This week I was feeling lonely…Lonely Planet, that is. The Lonely Planet Tokyo guidebook is a handy pocket/purse size and has this somewhat intimidating city conveniently broken down into neighborhoods. This is very helpful, because it’s difficult to get a good sense of where anything is in Tokyo when all your travel is done below ground and no station map cares to orient itself north. Disorienting doesn’t begin to describe Tokyo sometimes. Anywho, my Tokyo Afternoon Tea Club buddy Nancy and I decided to explore the offerings set before us in Ebisu.
We took the Yamanote line one stop south of Ebisu to Meguro and began our adventure by promptly getting lost. Oh, look, a food and imported wine shop! How convenient, they have samples. The nice shop girls gave us directions to our destination and about 10 minutes later we arrived at Stop 1: The Meguro Parasitological Museum. “Try to think about parasites without a feeling of fear, and take the time to learn about their wonderful world of the Parasites,” boasts the free museum’s website. Truthfully, I did not look on the exhibits with fear, but rather nausea.
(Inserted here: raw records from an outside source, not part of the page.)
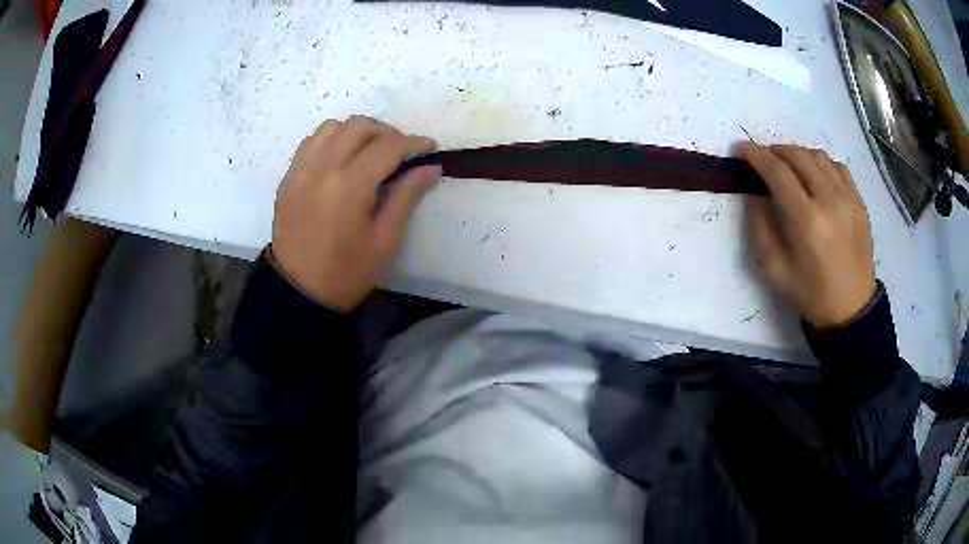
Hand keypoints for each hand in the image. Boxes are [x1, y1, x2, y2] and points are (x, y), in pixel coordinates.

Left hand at [271, 116, 440, 311]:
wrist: (299, 290)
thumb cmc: (347, 272)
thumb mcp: (386, 240)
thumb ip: (407, 197)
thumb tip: (430, 167)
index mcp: (350, 186)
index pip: (388, 146)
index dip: (414, 142)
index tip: (429, 147)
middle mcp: (323, 168)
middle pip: (360, 126)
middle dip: (387, 132)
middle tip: (400, 152)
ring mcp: (301, 170)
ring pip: (333, 127)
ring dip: (357, 132)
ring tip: (369, 151)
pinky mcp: (289, 177)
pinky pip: (312, 142)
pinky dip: (332, 139)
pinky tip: (341, 157)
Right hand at [737, 143, 876, 327]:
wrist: (851, 309)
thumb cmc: (810, 294)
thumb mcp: (775, 270)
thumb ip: (760, 227)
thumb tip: (754, 194)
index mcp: (807, 220)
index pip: (777, 172)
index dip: (756, 155)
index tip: (741, 149)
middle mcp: (829, 200)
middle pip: (798, 156)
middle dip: (775, 151)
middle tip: (763, 159)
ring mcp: (848, 198)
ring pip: (818, 156)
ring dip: (798, 154)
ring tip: (788, 165)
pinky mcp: (859, 201)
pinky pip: (837, 167)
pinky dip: (821, 163)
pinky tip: (815, 175)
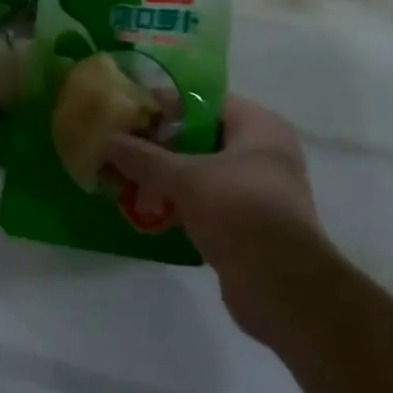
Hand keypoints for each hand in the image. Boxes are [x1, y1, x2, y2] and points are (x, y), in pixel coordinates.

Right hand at [104, 95, 326, 343]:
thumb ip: (145, 158)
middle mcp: (264, 152)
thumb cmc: (241, 213)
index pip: (205, 101)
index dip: (166, 105)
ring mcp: (258, 191)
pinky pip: (207, 204)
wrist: (285, 291)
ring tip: (126, 181)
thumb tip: (107, 139)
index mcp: (259, 126)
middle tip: (122, 148)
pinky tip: (147, 212)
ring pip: (202, 173)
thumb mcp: (187, 179)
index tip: (130, 114)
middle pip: (202, 137)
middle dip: (161, 145)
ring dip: (167, 178)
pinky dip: (180, 205)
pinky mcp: (249, 226)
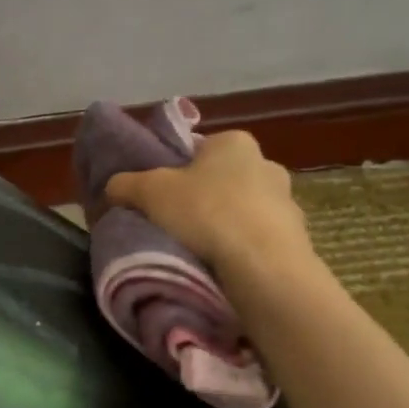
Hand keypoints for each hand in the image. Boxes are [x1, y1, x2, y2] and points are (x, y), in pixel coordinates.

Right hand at [104, 129, 313, 297]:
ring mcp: (286, 201)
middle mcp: (266, 163)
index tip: (158, 195)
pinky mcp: (295, 237)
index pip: (197, 150)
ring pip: (241, 209)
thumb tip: (113, 188)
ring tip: (196, 249)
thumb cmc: (206, 212)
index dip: (174, 171)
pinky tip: (221, 265)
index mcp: (234, 142)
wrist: (263, 265)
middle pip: (220, 179)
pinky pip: (256, 238)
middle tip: (172, 222)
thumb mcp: (149, 192)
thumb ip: (125, 184)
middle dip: (199, 198)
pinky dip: (240, 248)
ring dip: (222, 224)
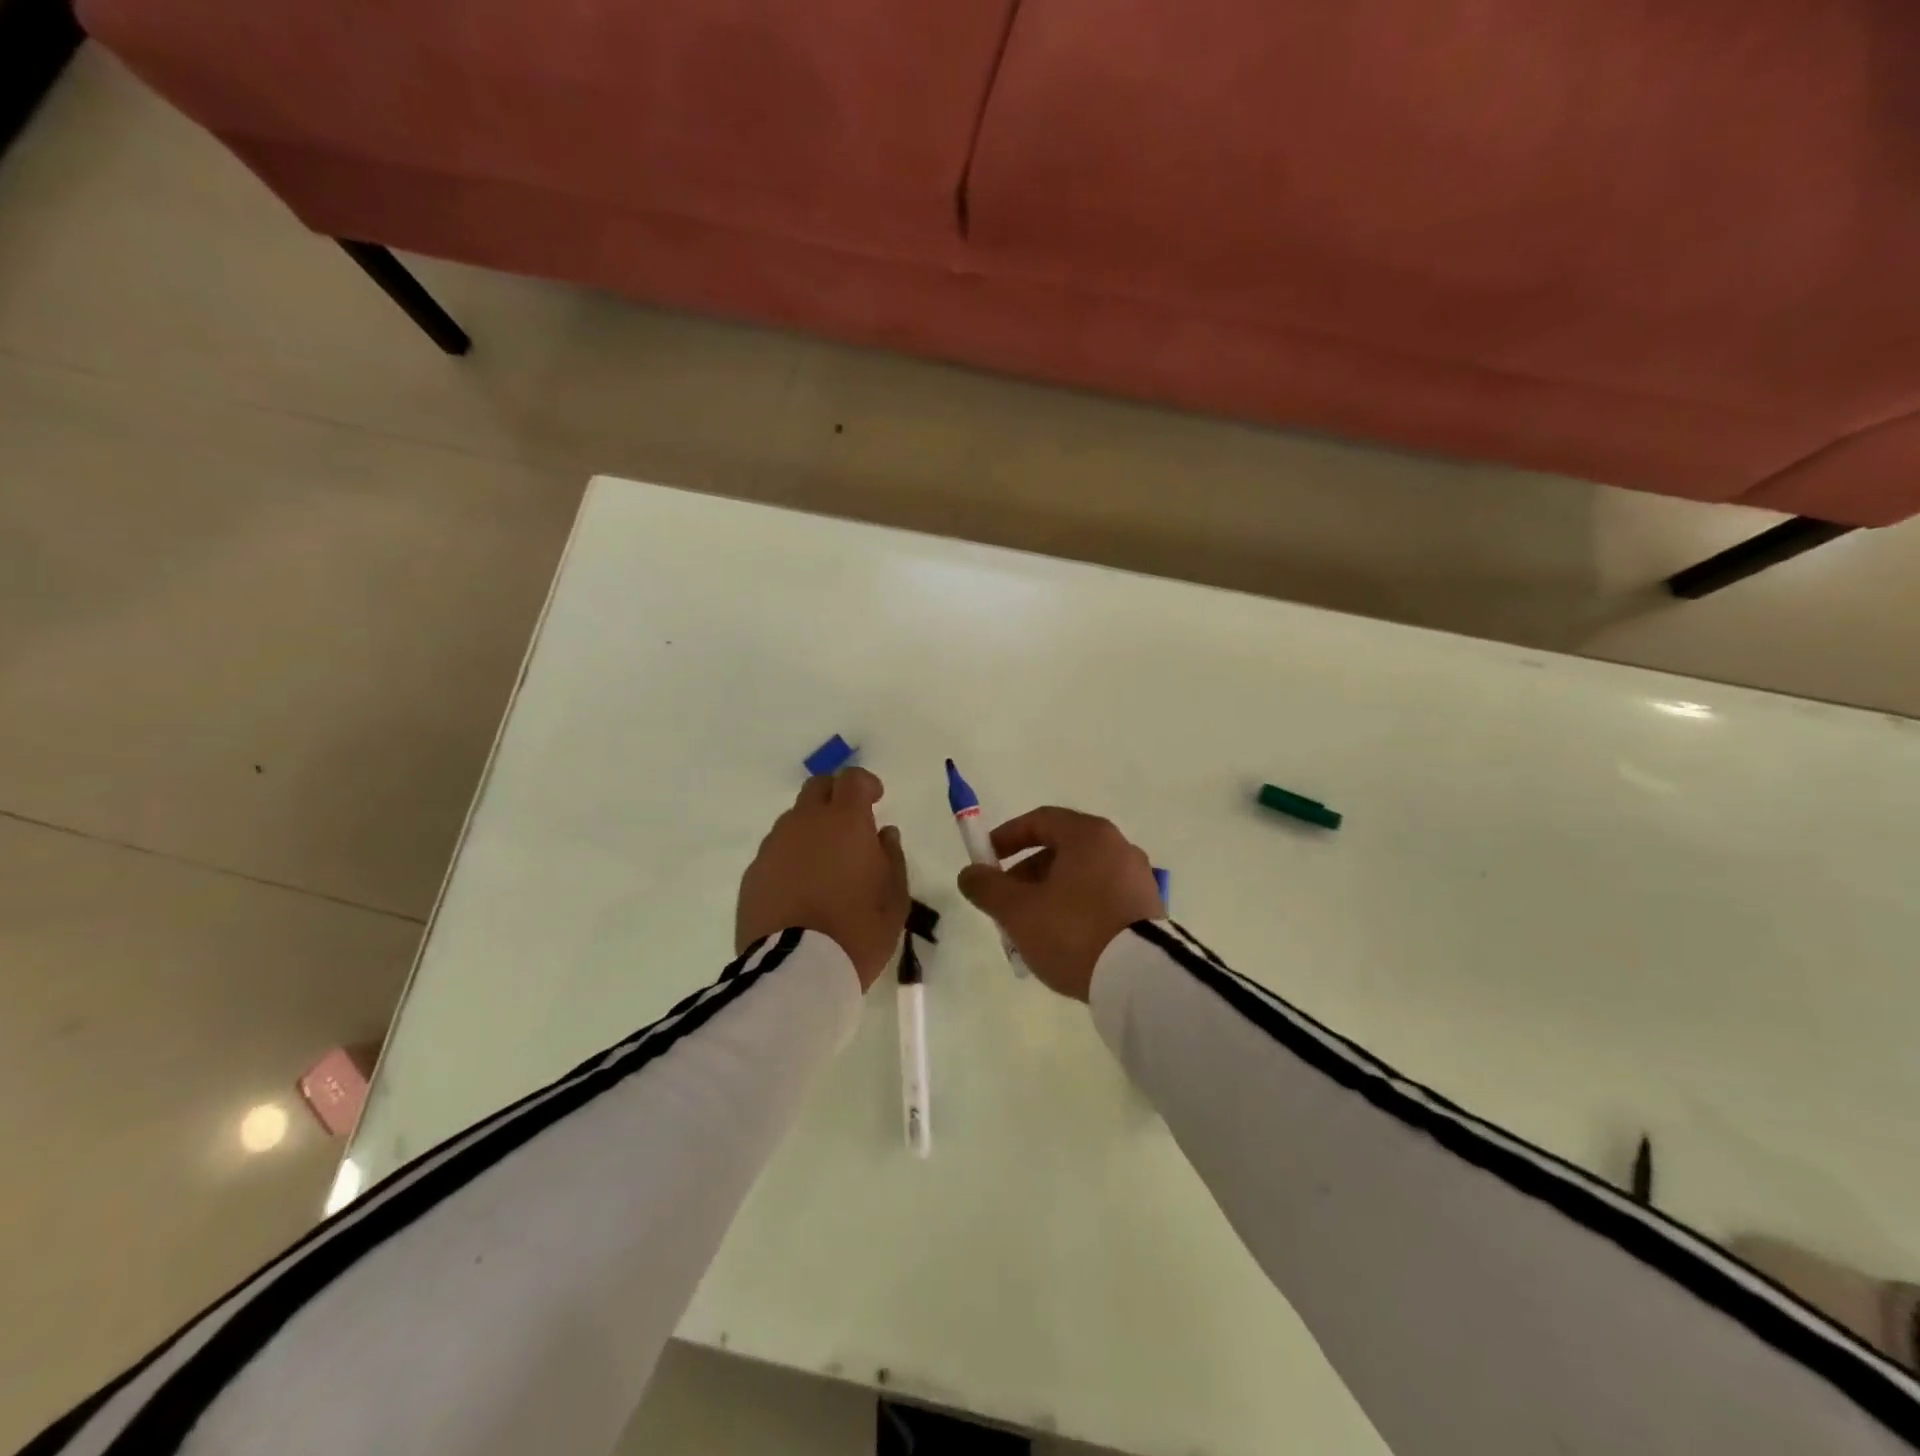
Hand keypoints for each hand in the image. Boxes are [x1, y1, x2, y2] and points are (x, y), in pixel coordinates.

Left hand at [736, 769, 909, 990]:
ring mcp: (773, 847)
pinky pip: (776, 852)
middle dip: (835, 795)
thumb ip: (892, 856)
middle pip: (816, 788)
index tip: (876, 800)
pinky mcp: (753, 874)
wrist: (797, 970)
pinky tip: (801, 887)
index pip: (852, 779)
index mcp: (844, 821)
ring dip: (812, 828)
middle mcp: (804, 823)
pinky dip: (791, 857)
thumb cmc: (858, 930)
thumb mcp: (895, 897)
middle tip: (850, 823)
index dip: (866, 783)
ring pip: (793, 820)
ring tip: (825, 862)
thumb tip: (884, 834)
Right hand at [956, 807, 1163, 1000]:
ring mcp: (1138, 879)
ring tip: (1031, 932)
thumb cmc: (1073, 931)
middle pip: (1061, 850)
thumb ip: (987, 887)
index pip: (1041, 820)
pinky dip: (1076, 910)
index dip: (1007, 837)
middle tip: (1006, 905)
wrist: (1140, 980)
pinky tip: (1063, 943)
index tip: (986, 860)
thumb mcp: (1018, 911)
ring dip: (1049, 896)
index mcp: (1089, 835)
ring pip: (1080, 878)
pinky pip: (1102, 899)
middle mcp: (1118, 847)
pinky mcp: (1149, 910)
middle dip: (1026, 875)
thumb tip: (970, 874)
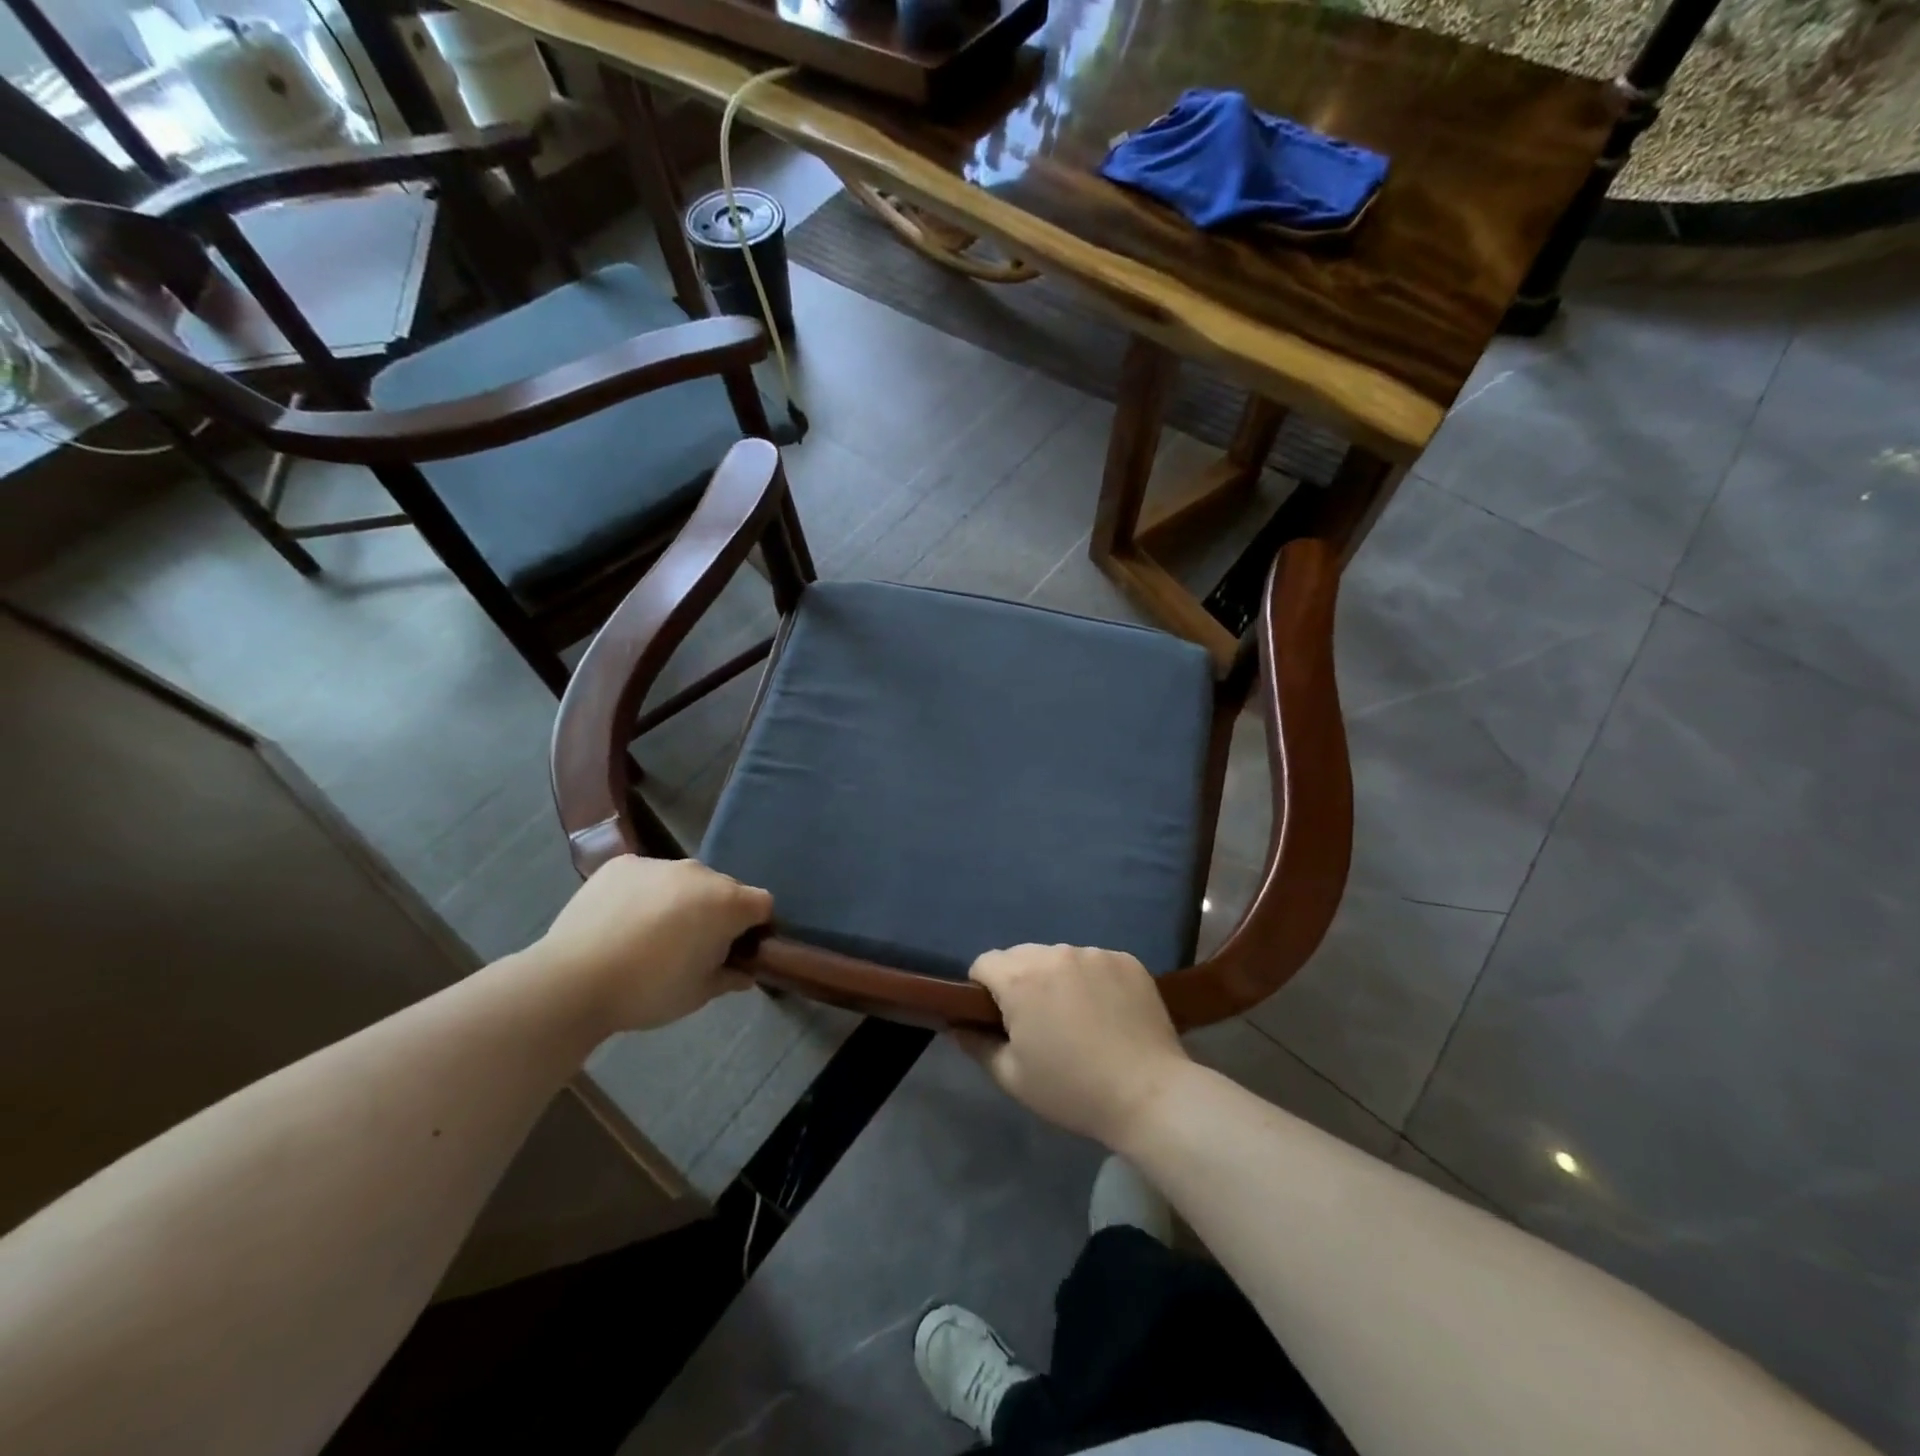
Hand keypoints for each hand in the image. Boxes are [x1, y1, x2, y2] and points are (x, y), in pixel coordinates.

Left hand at [534, 856, 772, 1032]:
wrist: (573, 980)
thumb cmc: (649, 991)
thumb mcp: (698, 994)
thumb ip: (729, 978)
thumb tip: (745, 973)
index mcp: (727, 902)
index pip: (762, 904)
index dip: (755, 928)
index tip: (736, 951)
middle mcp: (699, 873)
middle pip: (724, 888)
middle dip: (718, 912)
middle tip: (693, 946)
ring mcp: (659, 864)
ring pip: (684, 881)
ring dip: (681, 901)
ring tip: (651, 935)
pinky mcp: (622, 864)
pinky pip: (647, 876)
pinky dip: (645, 893)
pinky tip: (622, 922)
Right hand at [965, 945, 1190, 1148]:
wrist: (1150, 1094)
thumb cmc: (1073, 1090)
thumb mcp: (1013, 1078)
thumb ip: (977, 1045)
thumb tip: (958, 1025)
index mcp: (1021, 978)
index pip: (984, 963)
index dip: (983, 989)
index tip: (998, 1019)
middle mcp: (1055, 953)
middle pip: (1021, 956)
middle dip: (1020, 981)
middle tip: (1037, 1022)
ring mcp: (1095, 953)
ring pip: (1059, 957)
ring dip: (1057, 978)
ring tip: (1077, 1018)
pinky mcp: (1126, 960)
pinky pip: (1095, 962)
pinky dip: (1092, 980)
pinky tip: (1107, 1013)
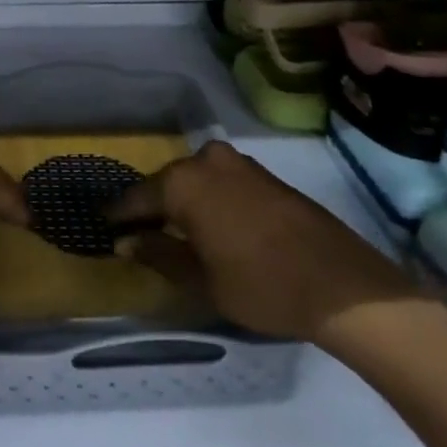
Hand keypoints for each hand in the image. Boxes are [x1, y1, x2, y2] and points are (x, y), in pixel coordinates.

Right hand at [105, 141, 415, 345]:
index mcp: (183, 182)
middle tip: (139, 233)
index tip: (104, 227)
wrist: (342, 285)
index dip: (120, 216)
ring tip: (175, 231)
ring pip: (197, 180)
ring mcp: (240, 164)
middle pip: (167, 183)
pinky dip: (211, 200)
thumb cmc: (260, 285)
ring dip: (184, 202)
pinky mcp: (266, 176)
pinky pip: (223, 183)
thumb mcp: (200, 280)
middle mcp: (206, 161)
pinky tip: (213, 225)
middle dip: (153, 207)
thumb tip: (127, 241)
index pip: (137, 197)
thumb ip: (159, 254)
From there we bought some tasty sorbet and ate it in what we thought was Stop 2: Tokyo’s Institute for Nature Study, but was in fact only the elaborate garden of the Tokyo Metropolotan Teien Art Museum. We looped the Japanese Garden and the Western Garden, then headed to Ebisu proper.
A 15-minute stroll brought us to the Yebisu Garden Place, where we had Stop 3: sandwiches at a cafe overlooking the plaza and a fountain full of floating planters.
After lunch we planned to treat ourselves to a beer tasting in Stop 4: the Beer Museum Yebisu Tasting Lounge, but we lucked out—a New Orleans Jazz festival was in full swing!
A little bit of West
And somewhere in between
We’ll find home and rest!
With just a half-hour until closing, we raced across the plaza to our Stop 5: Tokyo Metropolitan Museum of Photography. We wanted to see the “Travel” exhibit featuring Japanese photographers’ photos from around Japan. They were all rather old and obvious and I’d hoped for something more modern, but it was still interesting for 30 minutes.
Then we dashed home on the Den-en-Toshi line, stopped at a bakery to get bread for dinner, and called it a night!